Only if you are a passive consumer. If you are a creator, social media is the most productive engine ever built. The mistake is treating the feed as a TV screen rather than a printing press. If you are scrolling, you are the product. If you are posting, you are the architect.
"How do I balance real life and social media?"
You don't. You integrate. The idea of "balance" implies two forces pulling in opposite directions. In reality, your digital presence should be the exhaust of your physical actions. If you do something interesting, you document it. If you learn something, you share it. The friction only exists when you try to fabricate a digital life that doesn't mirror your physical one.
The High Cost of Digital Silence
Let’s talk about the "battle scars." I have seen brilliant minds—scientists, architects, and policy makers—get passed over for honors and opportunities because they "didn't believe" in social media. They thought their work would speak for itself.
It didn't.
In a world of infinite noise, the work does not speak for itself. It needs an amplifier. By following the "Sturgeon Strategy," you are handing the microphone to the loudest person in the room, who likely has half your talent but twice your digital literacy. Silence isn't dignified; in the modern era, silence is a form of professional suicide.
The Mechanics of the Digital Ghost
Imagine a scenario where two candidates apply for a high-level consultancy role.
- Candidate A has a pristine resume but zero digital footprint. They "lived life" offline.
- Candidate B has spent five years sharing their failures, their wins, and their process on LinkedIn and X.
Candidate B has a Digital Ghost. This ghost has been networking while Candidate B slept. It has already convinced the hiring manager of B's expertise before the first interview even starts. Candidate A is starting from zero. Candidate B is starting at the finish line.
The Toxicity Trap
Sturgeon correctly identifies that social media can be a "vile" place. She's right about the symptoms but wrong about the cure.
The toxicity of social media is a feature of its democratization. Yes, people are mean. Yes, there are bots. But to walk away because the neighborhood is rough is to cede the territory to the vandals.
The elite strategy isn't to "quit" social media; it is to curate it with ruthless efficiency.
- Mute keywords aggressively.
- Block without hesitation.
- Follow only those who challenge your thinking or provide high-signal data.
The "don't live on social media" crowd is essentially saying, "I don't know how to use the settings menu." They are victims of their own feeds because they refuse to take ownership of their digital environment.
The Strategy for the Assertive Insider
Stop looking for the "off" switch.
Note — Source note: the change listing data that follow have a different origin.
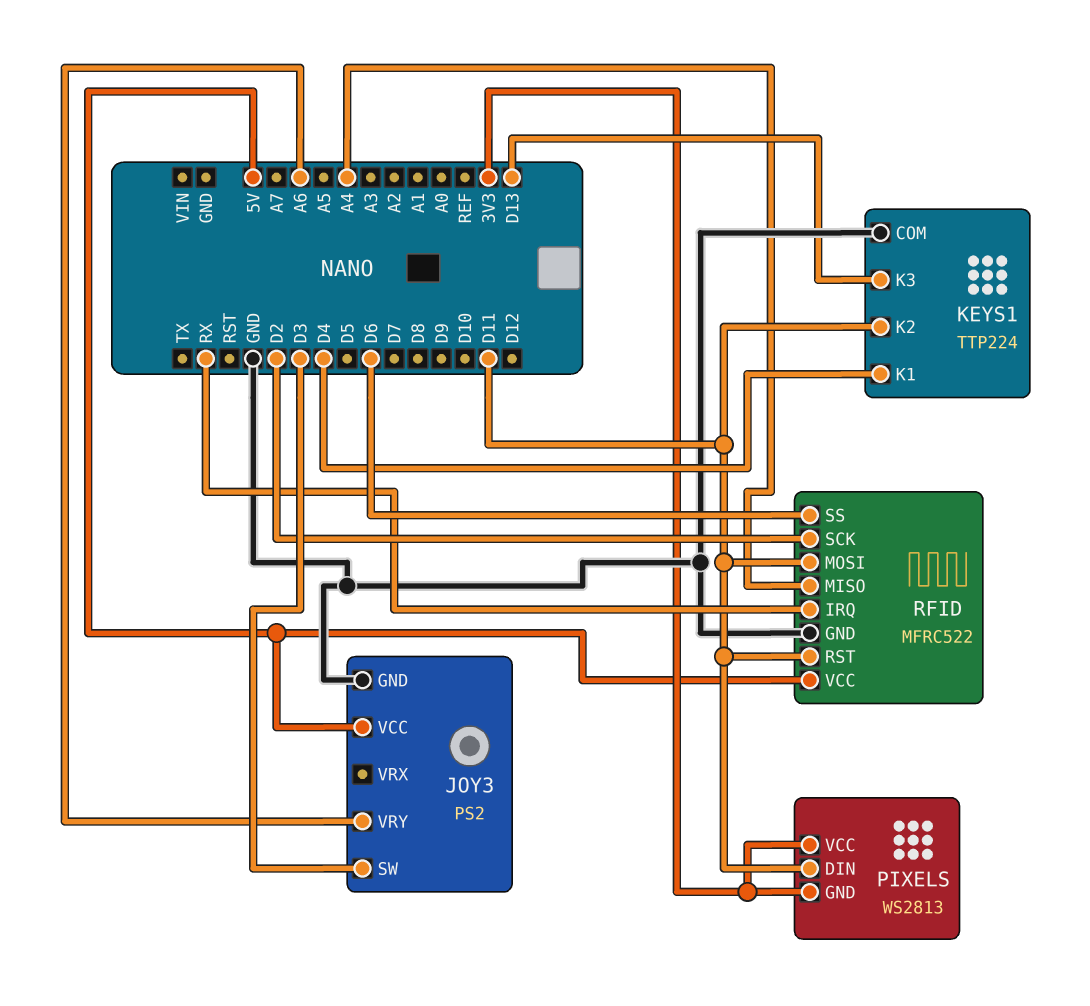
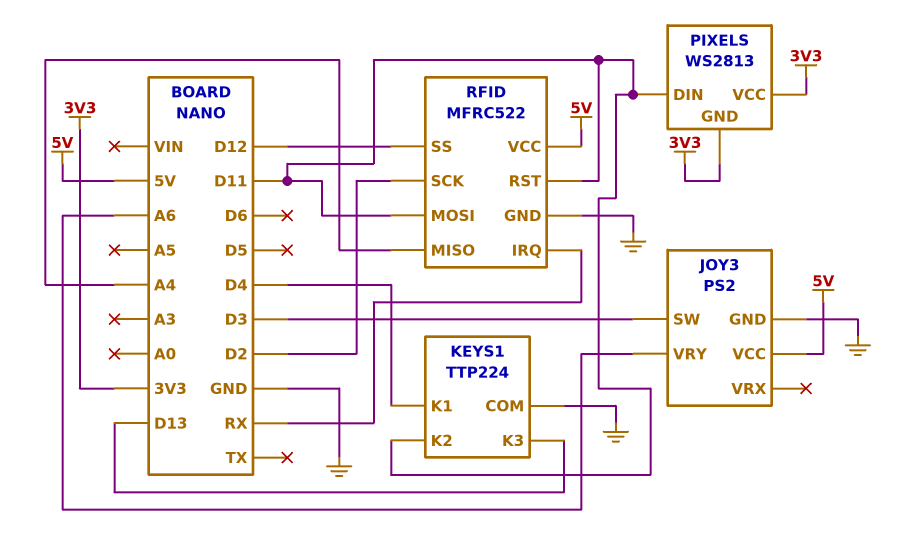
RFID pin SS: D6 -> D12

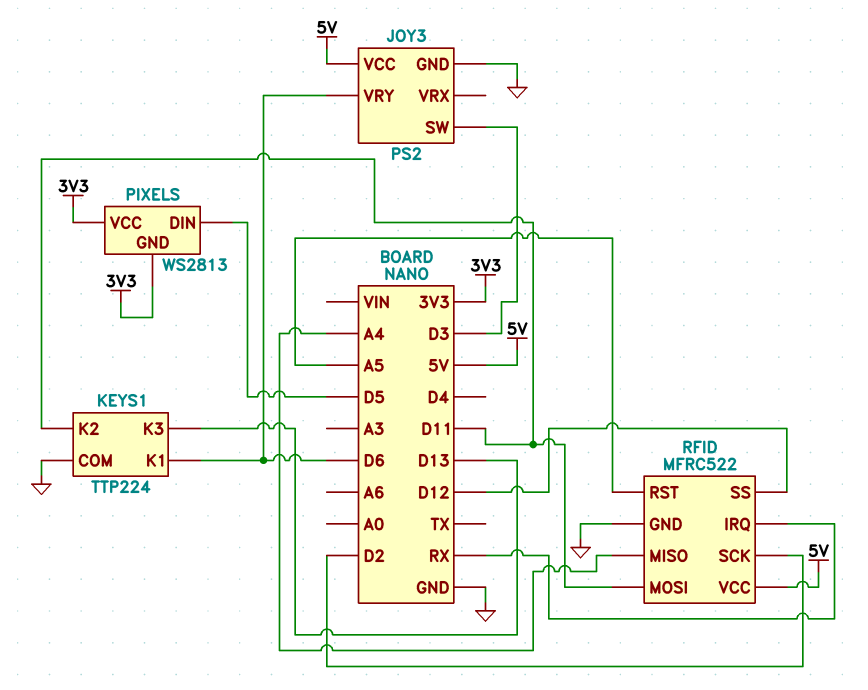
JOY3 pin VRY: A6 -> D6
KEYS1 pin K1: D4 -> D6
PIXELS pin DIN: D11 -> D5
RFID pin RST: D11 -> A5

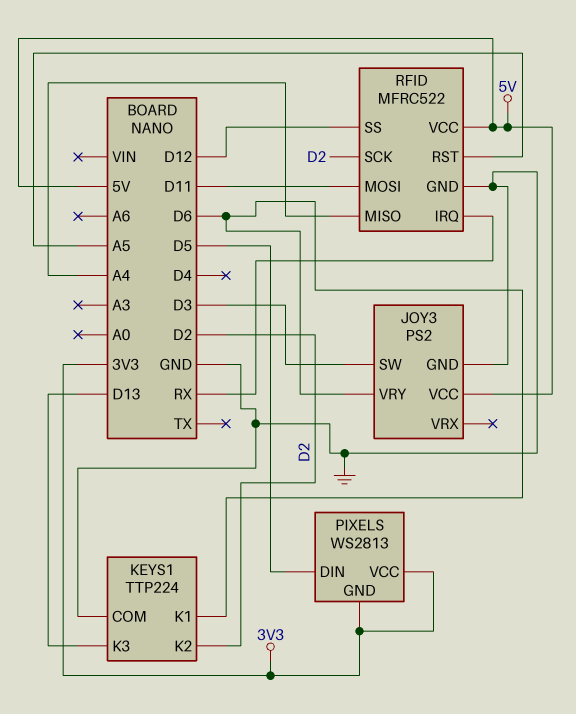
KEYS1 pin K2: D11 -> D2

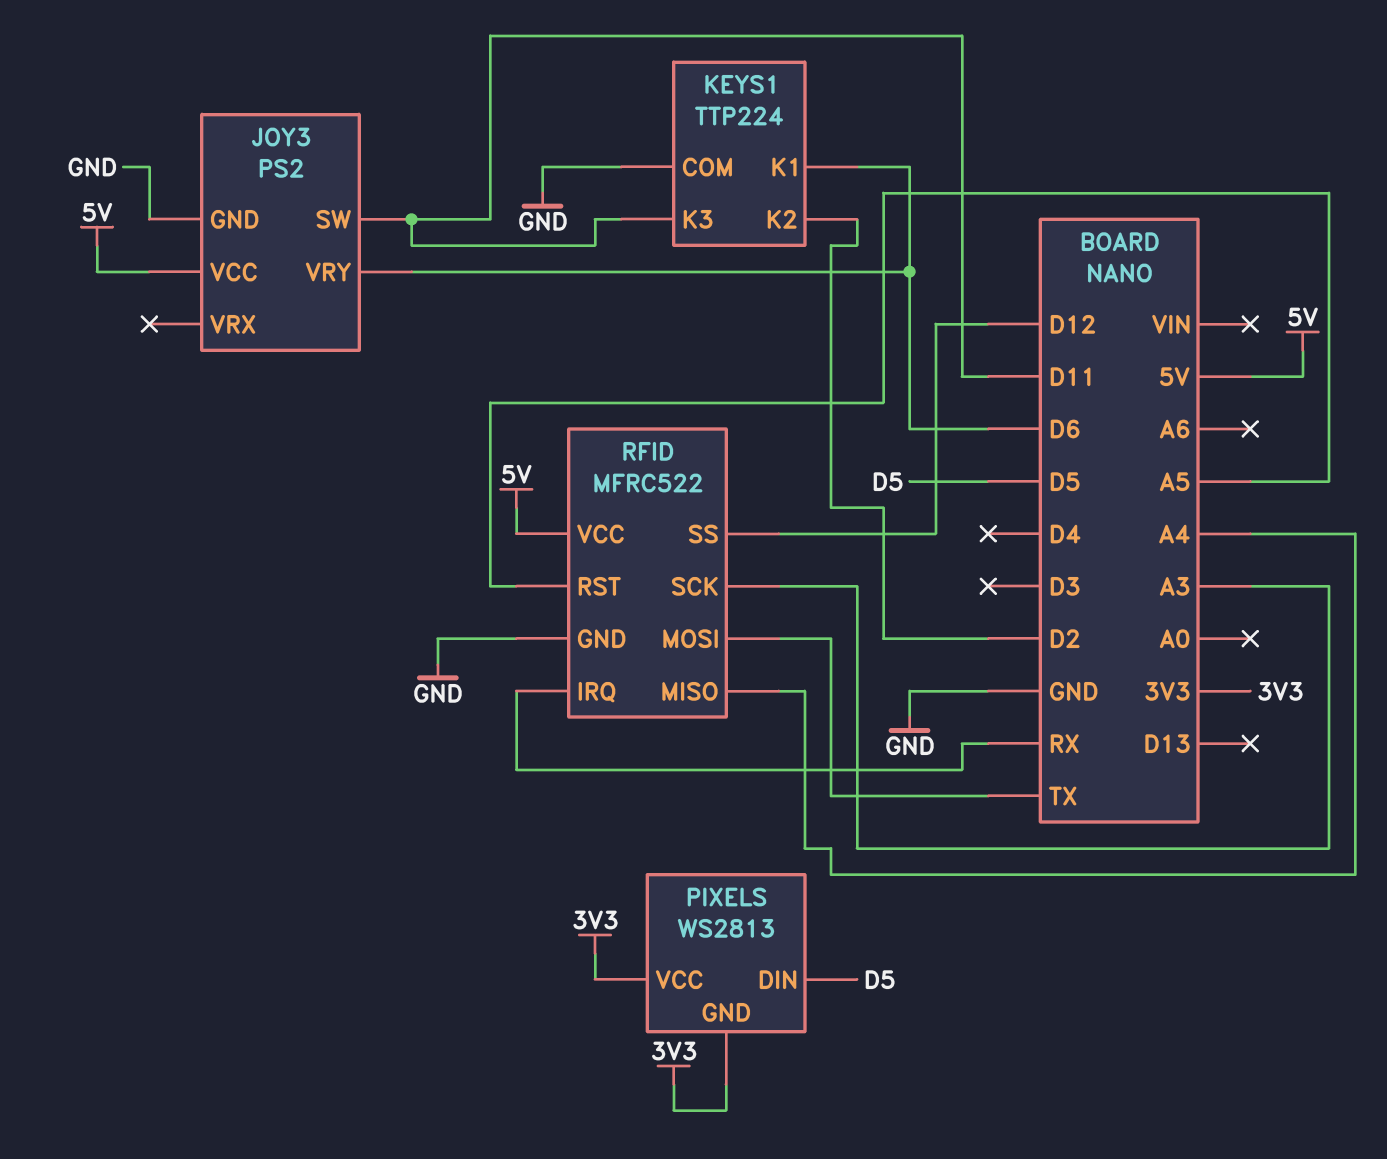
JOY3 pin SW: D3 -> D11
KEYS1 pin K3: D13 -> D11
RFID pin MOSI: D11 -> TX
RFID pin SCK: D2 -> A3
Instead, look for the "broadcast" switch.
- Document, Don't Create: You don't need to spend hours "making content." Just record what you are already doing. The authenticity of a raw, behind-the-scenes insight beats a polished, fake "influencer" post every time.
- Own the Narrative: If you aren't telling your story online, someone else is. In the absence of your voice, the algorithm and your detractors will fill the void.
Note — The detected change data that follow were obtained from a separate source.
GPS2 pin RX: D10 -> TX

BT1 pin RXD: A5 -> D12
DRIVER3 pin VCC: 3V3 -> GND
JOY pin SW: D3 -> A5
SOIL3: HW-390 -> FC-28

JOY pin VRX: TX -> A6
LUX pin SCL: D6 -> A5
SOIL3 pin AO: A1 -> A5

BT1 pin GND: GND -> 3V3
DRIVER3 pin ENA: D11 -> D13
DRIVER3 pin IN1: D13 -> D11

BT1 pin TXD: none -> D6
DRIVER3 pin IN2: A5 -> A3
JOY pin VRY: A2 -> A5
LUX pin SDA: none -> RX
- Leverage the Asymmetry: One post can lead to a book deal, a job offer, or a global movement. The downside is a few mean comments from people you’ll never meet. The upside is infinite. The math isn't even close.
Nicola Sturgeon’s advice is a relic of a political generation that views the internet as a threat to be managed rather than an ecosystem to be inhabited. It is the advice of someone who is tired and wants to retreat.
But for those of us still in the arena, the screen is the floor of the stadium.
Stop trying to "unplug." The world is plugged in, and it’s moving faster than ever. If you aren't living where the world is watching, you aren't living at all—you’re just hiding.
Pick up your phone. Start the broadcast. Occupy the space before someone less qualified takes it from you.